Comment by grayhatter

5 hours ago

The way you define the evaluation criteria seems very problematic[^1].

I don't understand the point of describing it as 3 possible outcomes. I objected to it because the only reason I would do something like that would be to obscure the severity of the model defects. I'm sure I'm missing something, but the reason I suspect that's how it's done, is to [intentionally] obscure the actual meaningful metrics.

I would expect any engineer to evaluate any model using accuracy, (error rate), and usefulness (definitive answer rate), as strictly independent metrics. Did it answer, and if it answered, did emit incorrect or misleading information and how many quantifiable bits of each.

The false negative rate (model confirmed to contain the requested output/information via other method but was unable to for the given test) is significant, but given a non-definitive answer is significantly different from a definitive and incorrect answer. Why would you want to group hallucinations?

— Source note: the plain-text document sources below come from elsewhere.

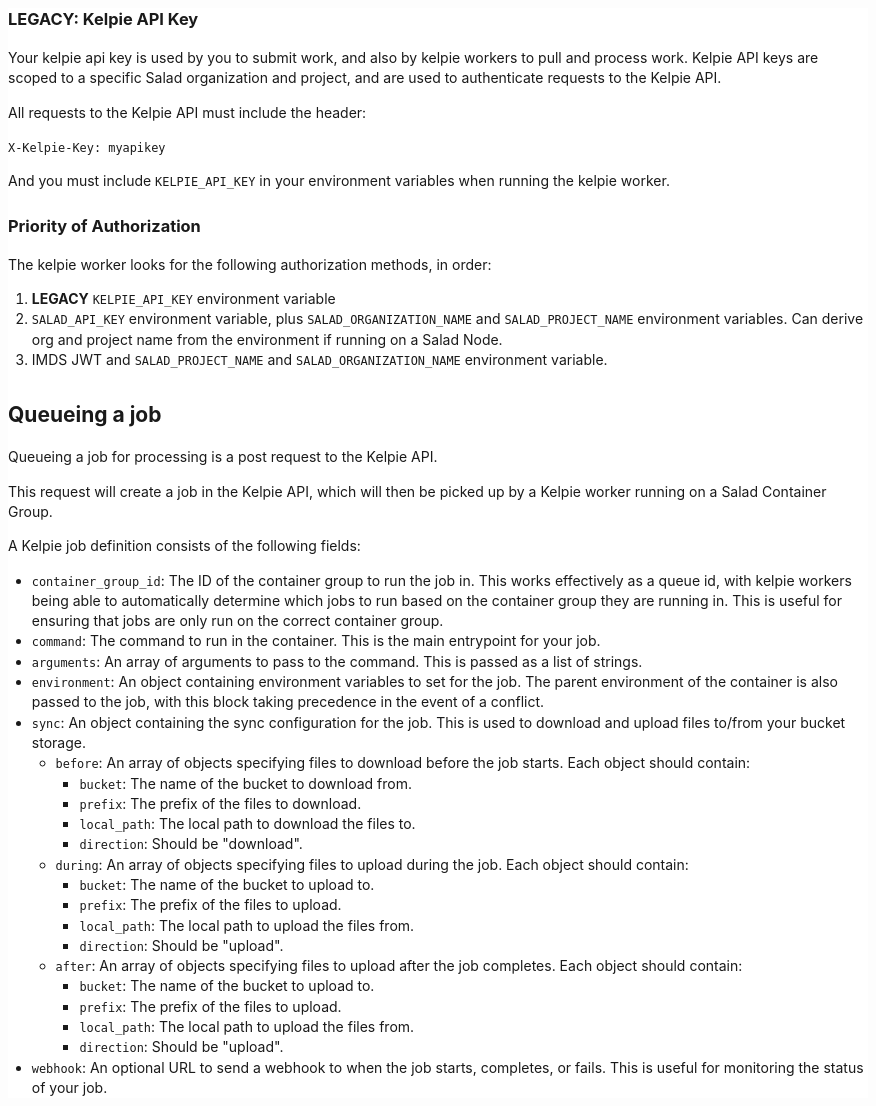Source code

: ### LEGACY: Kelpie API Key

Your kelpie api key is used by you to submit work, and also by kelpie workers to pull and process work. Kelpie API keys are scoped to a specific Salad organization and project, and are used to authenticate requests to the Kelpie API.

All requests to the Kelpie API must include the header:

`X-Kelpie-Key: myapikey`

And you must include `KELPIE_API_KEY` in your environment variables when running the kelpie worker.

### Priority of Authorization

The kelpie worker looks for the following authorization methods, in order:

1. **LEGACY** `KELPIE_API_KEY` environment variable
2. `SALAD_API_KEY` environment variable, plus `SALAD_ORGANIZATION_NAME` and `SALAD_PROJECT_NAME` environment variables. Can derive org and project name from the environment if running on a Salad Node.
3. IMDS JWT and `SALAD_PROJECT_NAME` and `SALAD_ORGANIZATION_NAME` environment variable.

## Queueing a job

Queueing a job for processing is a post request to the Kelpie API.

This request will create a job in the Kelpie API, which will then be picked up by a Kelpie worker running on a Salad Container Group.

A Kelpie job definition consists of the following fields:

- `container_group_id`: The ID of the container group to run the job in. This works effectively as a queue id, with kelpie workers being able to automatically determine which jobs to run based on the container group they are running in. This is useful for ensuring that jobs are only run on the correct container group.
- `command`: The command to run in the container. This is the main entrypoint for your job.
- `arguments`: An array of arguments to pass to the command. This is passed as a list of strings.
- `environment`: An object containing environment variables to set for the job. The parent environment of the container is also passed to the job, with this block taking precedence in the event of a conflict.
- `sync`: An object containing the sync configuration for the job. This is used to download and upload files to/from your bucket storage.
  - `before`: An array of objects specifying files to download before the job starts. Each object should contain:
    - `bucket`: The name of the bucket to download from.
    - `prefix`: The prefix of the files to download.
    - `local_path`: The local path to download the files to.
    - `direction`: Should be "download".
  - `during`: An array of objects specifying files to upload during the job. Each object should contain:
    - `bucket`: The name of the bucket to upload to.
    - `prefix`: The prefix of the files to upload.
    - `local_path`: The local path to upload the files from.
    - `direction`: Should be "upload".
  - `after`: An array of objects specifying files to upload after the job completes. Each object should contain:
    - `bucket`: The name of the bucket to upload to.
    - `prefix`: The prefix of the files to upload.
    - `local_path`: The local path to upload the files from.
    - `direction`: Should be "upload".
- `webhook`: An optional URL to send a webhook to when the job starts, completes, or fails. This is useful for monitoring the status of your job.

Number/rate of useful answers (correct and incorrect) and error rate (given any answer how often will that answer be defective in some way).

To be clear, I'm differentiating hallucination rate from eagerness to answer, even though they're obviously linked because I believe presenting 20 correct answers, 20 incorrect answers, and 60 abstentions as a hallucination rate of 25% as obviously malicious. If I give you 40 answers, 20 correct and 20 incorrect. the error rate is 50% and if it refused an additional 60 times, it's usefulness rate would be 40%... arguably 20% depending on how strict you choose to be about the definition of useful. The matrix we should be using is a 2x2 true positive, false positive, true negative, false negative. But being that honest that might make the model look bad!

[^1]: just in case it's unclear, I'm using you exclusively rhetorically. I don't think you personally are being misleading, only that you're explaining how it's done... but that's the problem isn't it.